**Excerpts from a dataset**
----
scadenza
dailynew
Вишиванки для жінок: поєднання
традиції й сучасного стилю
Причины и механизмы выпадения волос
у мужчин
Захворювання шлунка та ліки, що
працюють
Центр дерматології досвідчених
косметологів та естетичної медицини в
----
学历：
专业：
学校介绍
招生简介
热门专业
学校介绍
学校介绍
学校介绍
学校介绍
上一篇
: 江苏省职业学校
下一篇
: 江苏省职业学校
----
**Work instructions**
Going back over the entries above, copy word for word every line from the one that has "традиції й сучасного стилю" on through the one that has "косметологів та естетичної медицини в".

**Output for this exercise**
традиції й сучасного стилю
Причины и механизмы выпадения волос
у мужчин
Захворювання шлунка та ліки, що
працюють
Центр дерматології досвідчених
косметологів та естетичної медицини в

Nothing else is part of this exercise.